What was the ocean like? I couldn’t tell him. The sea was too big, and my bucket was so small. Also, it had a hole. I put my hand on the back of his calf. It seemed like my best available answer.

From Bewilderment by Richard Powers


Cover of Lost Children Archive by Valeria Luiselli

Lost Children Archive by Valeria Luiselli is a beautiful, beautiful novel. Two sound engineers, one a documentarian and the other a documentarist, travel across country with their two children from previous marriages. The book captures and archives and arranges for the sake of memory. It unfolds stories — made up histories, real histories, and current events against a backdrop of geography and family inventing itself and unbundling.

Please read this book.

Logistics: Checked out from the Berkeley Public Library and listened to on walks, and sitting on the front porch so the walk could last longer. Book 12 finished 24 March.

#read2022 #ValeriaLuiselli

When we communicate, the real issue isn’t how many bits of information are available. Instead, I think there are three forces at work:

Are we using all the information we can? (The baker can choose how the store smells and how the display looks).

Are we showing up with permission, in the right moment?

Is there a path to emotional connection and trust?

From The resolution of communication


The cover of We by Yevgeny Zamyati

We by Yevgeny Zamyati was written in the early 1920s. The book and the author was attacked by the Russian Association of Proletarian Writers. Zamyati ended up leaving Russia, dying in Paris in the late 30s. The book was a Christmas present from Erica. She found it on a shelf of bookseller recommendations. The billing as a seminal and influential work of science fiction sold her. It’s prescient in the way Trump had so many of saying Parable of the Sower is prescient.

It’s a political novel. The abandonment of the soul for the all knowing regimentation of the state. It is warning of the dangerous future ahead. The one person who discovers a core, a soul that makes him different. The conflict at all levels that creates. You can see Metropolis — which is broadly contemporary, 1984, of course, and the mass weddings and cults of the late 70s. It is a fantastic read an feels so weird with the new version of the Russian state playing out in front of us now.
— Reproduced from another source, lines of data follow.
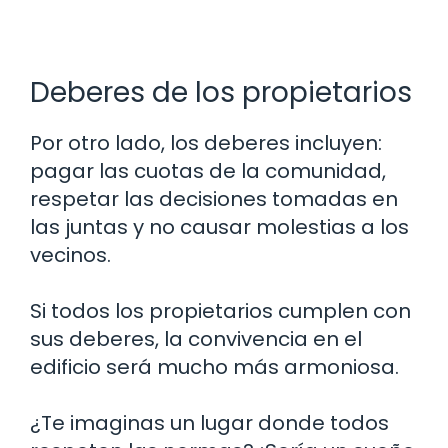
Deberes de los propietarios
Por otro lado, los deberes incluyen:
pagar las cuotas de la comunidad,
respetar las decisiones tomadas en
las juntas y no causar molestias a los
vecinos.
Si todos los propietarios cumplen con
sus deberes, la convivencia en el
edificio será mucho más armoniosa.
¿Te imaginas un lugar donde todos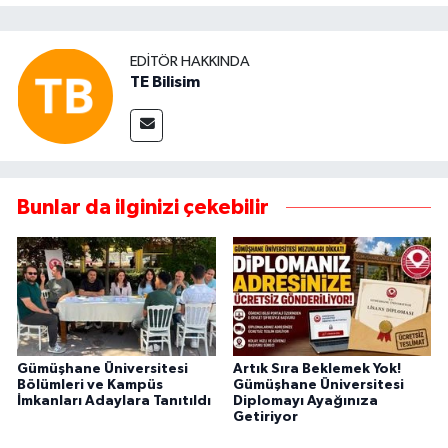
EDITÖR HAKKINDA
TE Bilisim
Bunlar da ilginizi çekebilir
Gümüşhane Üniversitesi
Artık Sıra Beklemek Yok!
Bölümleri ve Kampüs
Gümüşhane Üniversitesi
İmkanları Adaylara Tanıtıldı
Diplomayı Ayağınıza
Getiriyor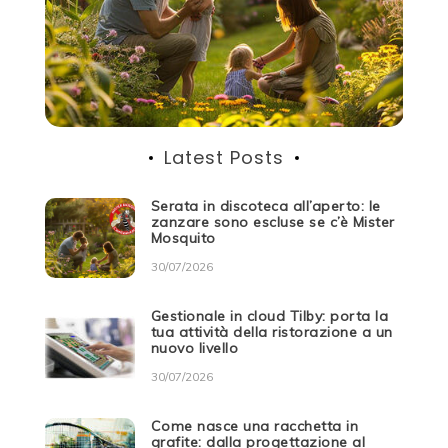
Latest Posts
Serata in discoteca all’aperto: le
zanzare sono escluse se c’è Mister
Mosquito
30/07/2026
Gestionale in cloud Tilby: porta la
tua attività della ristorazione a un
nuovo livello
30/07/2026
Come nasce una racchetta in
grafite: dalla progettazione al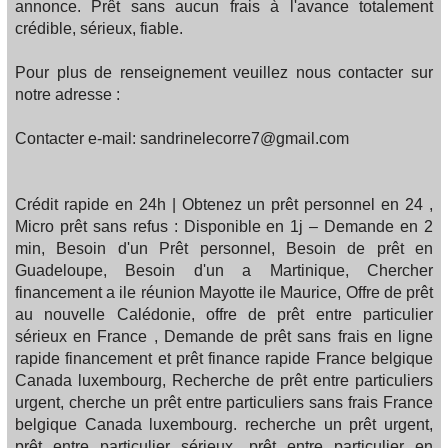
annonce. Prêt sans aucun frais à l'avance totalement
crédible, sérieux, fiable.
Pour plus de renseignement veuillez nous contacter sur
notre adresse :
Contacter e-mail: sandrinelecorre7@gmail.com
Crédit rapide en 24h | Obtenez un prêt personnel en 24 ,
Micro prêt sans refus : Disponible en 1j – Demande en 2
min, Besoin d'un Prêt personnel, Besoin de prêt en
Guadeloupe, Besoin d'un a Martinique, Chercher
financement a ile réunion Mayotte ile Maurice, Offre de prêt
au nouvelle Calédonie, offre de prêt entre particulier
sérieux en France , Demande de prêt sans frais en ligne
rapide financement et prêt finance rapide France belgique
Canada luxembourg, Recherche de prêt entre particuliers
urgent, cherche un prêt entre particuliers sans frais France
belgique Canada luxembourg. recherche un prêt urgent,
prêt entre particulier sérieux, prêt entre particulier en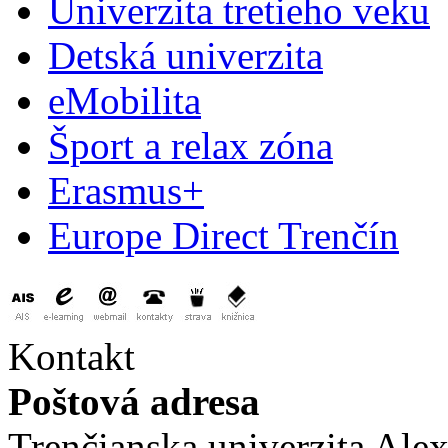
Univerzita tretieho veku
Detská univerzita
eMobilita
Šport a relax zóna
Erasmus+
Europe Direct Trenčín
Kontakt
Poštová adresa
Trenčianska univerzita Ale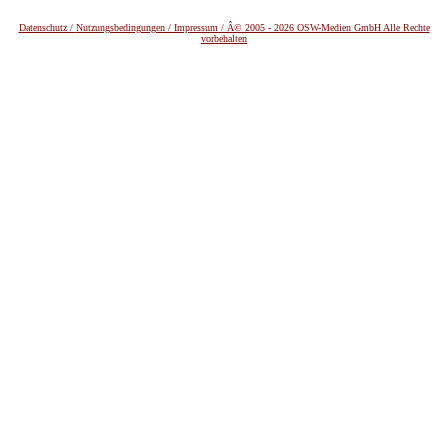
Datenschutz /
Nutzungsbedingungen / Impressum / Â© 2005 - 2026 OSW-Medien GmbH Alle Rechte
vorbehalten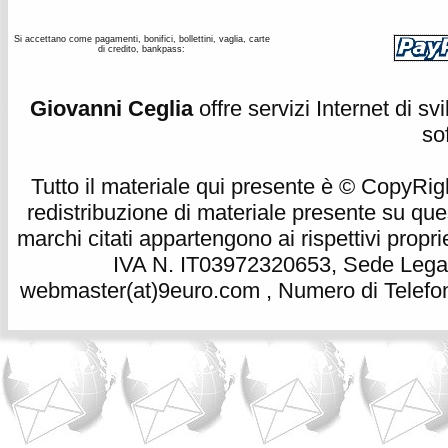
Si accettano come pagamenti, bonifici, bollettini, vaglia, carte
di credito, bankpass:
Giovanni Ceglia
offre servizi Internet di s
so
Tutto il materiale qui presente è © CopyRight 
redistribuzione di materiale presente su qu
marchi citati appartengono ai rispettivi propri
IVA N. IT03972320653, Sede Legale
webmaster(at)9euro.com , Numero di Telefon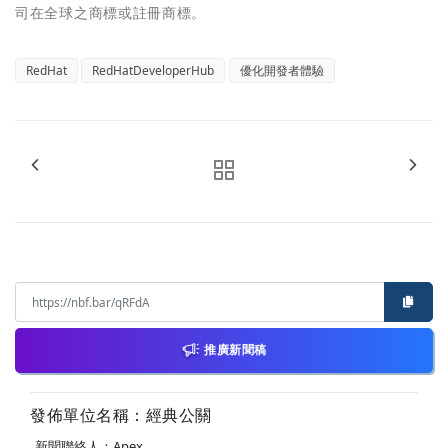
司在全球之商標或註冊商標。
RedHat
RedHatDeveloperHub
優化開發者體驗
推廣新聞稿
發佈單位名稱：經典公關
新聞聯絡人：Apex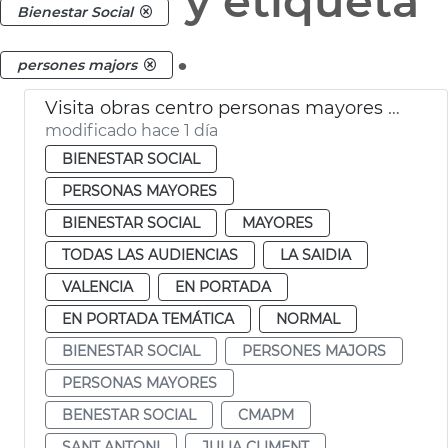
y etiqueta
Bienestar Social
.
persones majors
Visita obras centro personas mayores Sant Antoni València
modificado hace 1 día
BIENESTAR SOCIAL
PERSONAS MAYORES
BIENESTAR SOCIAL
MAYORES
TODAS LAS AUDIENCIAS
LA SAIDIA
VALENCIA
EN PORTADA
EN PORTADA TEMÁTICA
NORMAL
BIENESTAR SOCIAL
PERSONES MAJORS
PERSONAS MAYORES
BENESTAR SOCIAL
CMAPM
SANT ANTONI
JULIA CLIMENT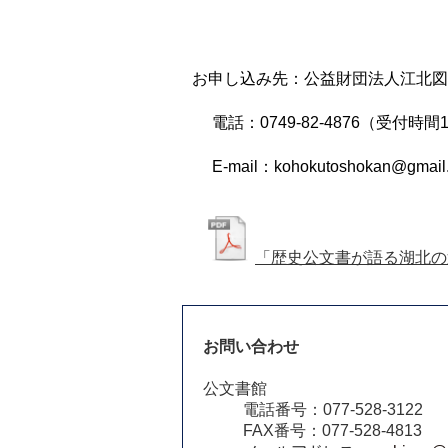
お申し込み先：公益財団法人江北図
電話：0749-82-4876（受付時間
E-mail：
kohokutoshokan@gmail
「歴史公文書が語る湖北の
お問い合わせ
公文書館
電話番号：077-528-3122
FAX番号：077-528-4813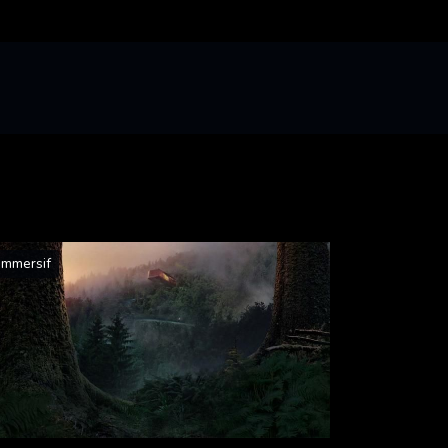
Immersif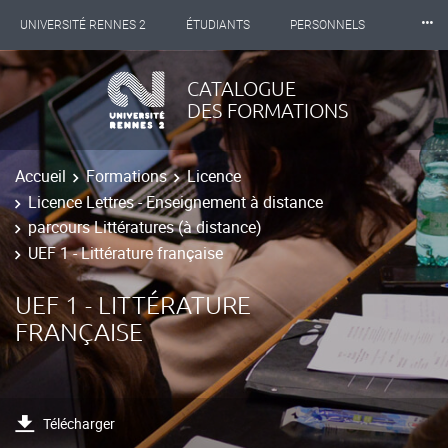
⸱⸱⸱
UNIVERSITÉ RENNES 2
ÉTUDIANTS
PERSONNELS
INTERNATIONAL
PROFESSIONNELS
BIBLIOTHÈQUES
CATALOGUE
DES FORMATIONS
LES NOUVELLES DE RENNES 2
Accueil
Formations
Licence
Licence Lettres - Enseignement à distance
parcours Littératures (à distance)
UEF 1 - Littérature française
UEF 1 - LITTÉRATURE
FRANÇAISE
Télécharger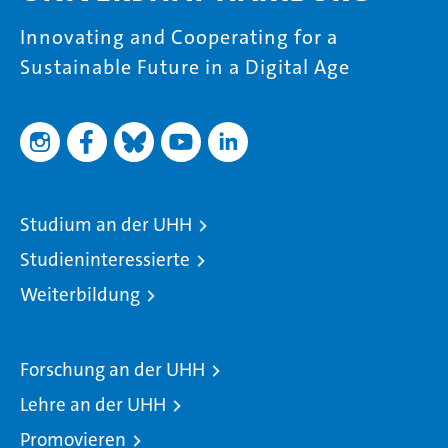
Innovating and Cooperating for a
Sustainable Future in a Digital Age
Studium an der UHH
Studieninteressierte
Weiterbildung
Forschung an der UHH
Lehre an der UHH
Promovieren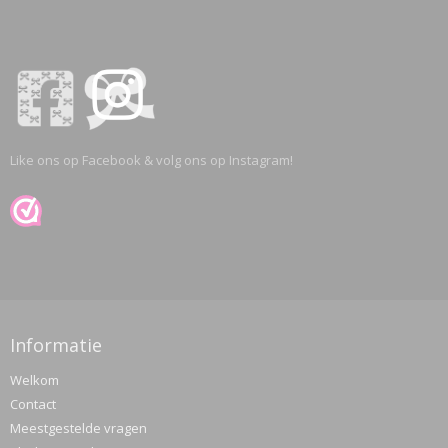
Like ons op Facebook & volg ons op Instagram!
Informatie
Welkom
Contact
Meestgestelde vragen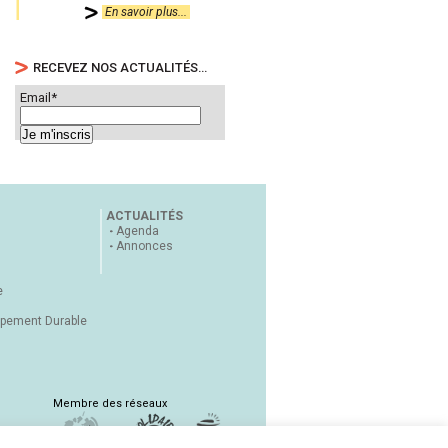
En savoir plus...
RECEVEZ NOS ACTUALITÉS…
Email*
ACTUALITÉS
Agenda
Annonces
e
ppement Durable
Membre des réseaux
Other perspectives: 1. From George Orwell 2. Masha Gessen for the New Yorker

Logistics: I read the mass market paperback copy — my favorite format for any science fiction novel — in bed. It went slow. Sometimes only a page before falling asleep, sometimes rereading what I’d read the day before. And then it went all at once, finishing it on the front sofa, not even music playing. Book 11 finished 18 March.

#read2022 #YevgenyZamyati

The cover of Midnight in Chernobyl by Adam Higginbotham

I found Midnight in Chernobyl by Adam Higginbotham scrolling through available audio books on Libby. Like almost everyone else, I watched the miniseries. And from that I had a picture of what happened. This book filled in the shadows. It showed people with belief in a system where systemic issues — cost cutting, unrealistic delivery schedules, quotas — undermined everything. Especially when inside a system that seems opposite of learning.

Other perspectives:

  1. Jennifer Szalai for the New York Times
  2. Sunil Dasgupta for Washington Independent Review of Books

Logistics: Checked out from my local library on audio and listened to while walking. It was interrupted by the availability of Peril, so I read it in two segments. Book 10 finished 16 March.